4. Неоспоримо общая для немецких, английских, французских и американских служащих черта — представление, что разделение деятельности современных предприятий и учреждений бытового обслуживания требует растущего числа административно-управленческого персонала и особой эффективности работников, — ни в коей мере не предопределила схожее политическое поведение и сознание. Различные социополитические и социокультурные традиции (в Германии прежде всего к ним относилась ранняя ориентация на модель пользующегося почетом, уверенного в себе чиновника) привели многочисленных немецких служащих — часть нового «среднего класса» — к национал-социализму, в то время как американские служащие, несмотря на бремя экономического кризиса, голосовали за реформаторскую политику демократов, способную стабилизировать систему.

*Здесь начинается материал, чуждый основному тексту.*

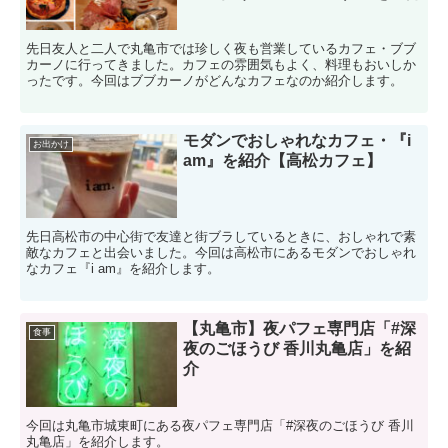
先日友人と二人で丸亀市では珍しく夜も営業しているカフェ・ブブ
カーノに行ってきました。カフェの雰囲気もよく、料理もおいしか
ったです。今回はブブカーノがどんなカフェなのか紹介します。
モダンでおしゃれなカフェ・『i
お出かけ
am』を紹介【高松カフェ】
先日高松市の中心街で友達と街ブラしているときに、おしゃれで素
敵なカフェと出会いました。今回は高松市にあるモダンでおしゃれ
なカフェ『i am』を紹介します。
【丸亀市】夜パフェ専門店「#深
食事
夜のごほうび 香川丸亀店」を紹
介
今回は丸亀市城東町にある夜パフェ専門店「#深夜のごほうび 香川
丸亀店」を紹介します。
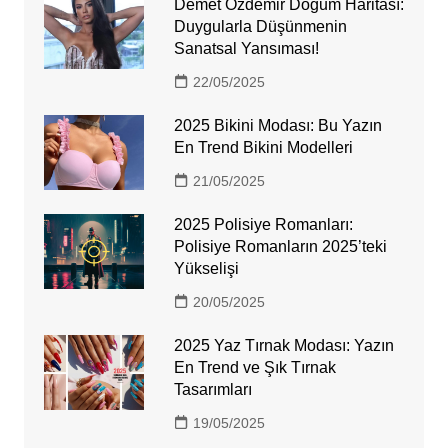
Demet Özdemir Doğum Haritası:
Duygularla Düşünmenin
Sanatsal Yansıması!
22/05/2025
2025 Bikini Modası: Bu Yazın
En Trend Bikini Modelleri
21/05/2025
2025 Polisiye Romanları:
Polisiye Romanların 2025’teki
Yükselişi
20/05/2025
2025 Yaz Tırnak Modası: Yazın
En Trend ve Şık Tırnak
Tasarımları
19/05/2025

5. Национал-социализм, к которому сходятся все дебаты о немецком «особом пути», одержал победу в единственной из передовых индустриальных стран — Германии — и после шести лет мира оставался радикальным на протяжении шести военных лет. Природа национал-социализма не может быть выведена — и это простейшее из всех логических рассуждений — в первую очередь из общих проблем западного промышленного капитализма, так как в ответ на давление со стороны надвигавшегося «Большого кризиса» могли возникнуть «новый курс» Рузвельта, продолжающий действовать парламентаризм Великобритании или народный фронт Леона Блюма, в то время как путь к национал-социалистической диктатуре даже частично нельзя объяснить вне особых условий, присущих немецкой истории и не представленных в других странах в этой конфигурации. Ни одна из общих теорий фашизма не может должным образом охватить беспримерную радикальность национал-социализма. Именно характерные для него чрезвычайная взрывоопасность и варварство проходят, как правило, через фильтр обобщающей дефиниции. Конечно, национал-социализм был частью того правого радикализма межвоенного времени, который мы обычно называем фашизмом, поскольку видим целый ряд общих черт и у нас нет более подходящего термина. Однако все исторически важные характеристики национал-социализма в известной степени свидетельствуют об избытке разрушительной силы, и предельно обобщенное определение ей уже не соответствует. Макс Хоркхаймер в 1939 году был отчасти прав, когда велел молчать о фашизме тем, кто не хочет говорить о капитализме. Молчать должны и те, кто не хочет говорить о доиндустриальных традициях, дефиците буржуазности и парламентско-политической власти буржуазии при национал-социализме.